One of Danny's recent posts mentioned some sort of database tracking thing, which might be a good idea. I'm going to check out the Mac software available, and see if anything helps - my brain is made of chicken wire and broken biscuits, I have real trouble keeping track of everything, and need it to be all in one place where I can see it. As for learning new tricks, I did the other day - watching a movie gave me a great idea into how to get across some vital exposition without making it obvious. The movie did it very cleverly, so I'm shamelessly borrowing (stealing) some of the techniques. Reviews, well, if good reviews equalled box office, Severance would have made 500 million billion quid - and yet, how come the only ones I remember are the few bad ones? I can quote them verbatim, and can't help but take them personally. Especially ones that miss the point of the film entirely, I feel like tracking down the reviewers and slapping them around a bit. I need to just remember that it's all subjective, all just one person's opinion - even the good ones. And as for Philips - I now have a large paperweight that cost a thousand quid. Well done, Philips, you win, you fucking useless, incompetent bastards. But I'll never buy anything of yours ever again. So I guess *I* win, after all. HAHAHAHAAA! Up yours, Philips!
Things I want to do in 2007
--Become a better writer (this always stays on the list)
--Sell another movie
--Write two more spec scripts (or scripts for hire, let's count those too)
--Get hired to do an adaptation (book or graphic novel)
--Get something shown on TV
--Do more insightful, informative blog posts.
I feel so lucky, it's been a crazy ride this year. I've learned so much, I look back on stuff I wrote a year ago and wonder what I was thinking, why didn't I do this instead of that. And I know I'll do the same thing a year from now. You're always learning, always evolving, always picking up new tricks. So it would be great to sell some more stuff, just to keep working, keep myself in the game, but mainly to see my work on screen again. It's addictive. 2006 has been fucking great, and I can't even imagine what 2007 might bring. Hopefully a naked romp with some celebs, and a mattress stuffed with cash. And yes, I need to do more of the Q+A type blog posts. I've got some lined up, proper ones, including a possible guest appearance which will be great if I can swing it. Watch this space.

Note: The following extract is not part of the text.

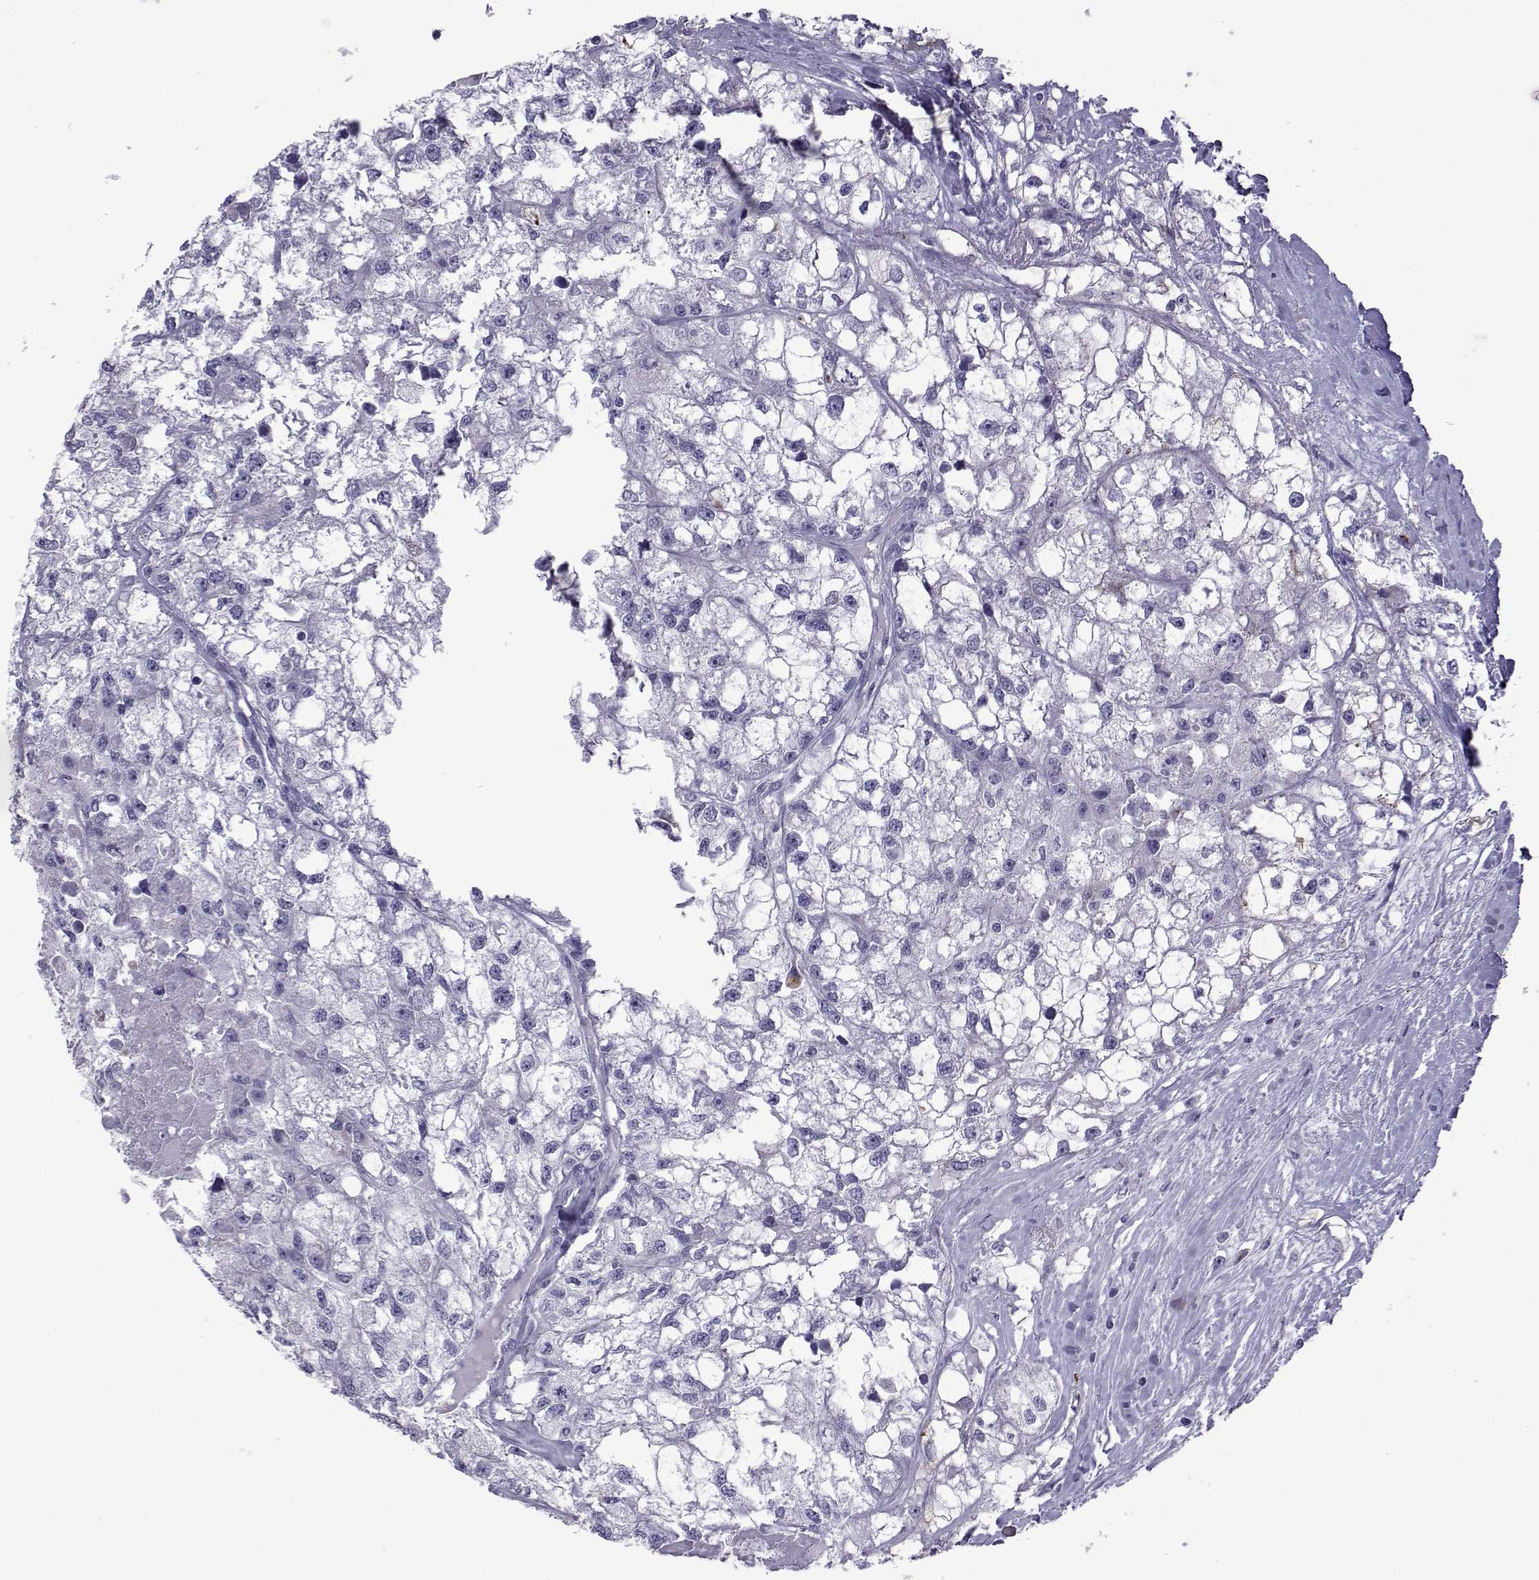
{"staining": {"intensity": "negative", "quantity": "none", "location": "none"}, "tissue": "renal cancer", "cell_type": "Tumor cells", "image_type": "cancer", "snomed": [{"axis": "morphology", "description": "Adenocarcinoma, NOS"}, {"axis": "topography", "description": "Kidney"}], "caption": "Tumor cells show no significant staining in renal adenocarcinoma.", "gene": "COL22A1", "patient": {"sex": "male", "age": 56}}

Probably won't blog again now until January, as I've got a rewrite of Curfew, half a spec feature, and an outline for the TV episode to do in the next couple of weeks, in between orgies of food and drink. Good luck to everyone out there for next year, and I hope that during this festive time, you all get even half as drunk as I'm going to. Wahey! Have a good one, and keep on trucking, or writing, or whatever tickles your fancy.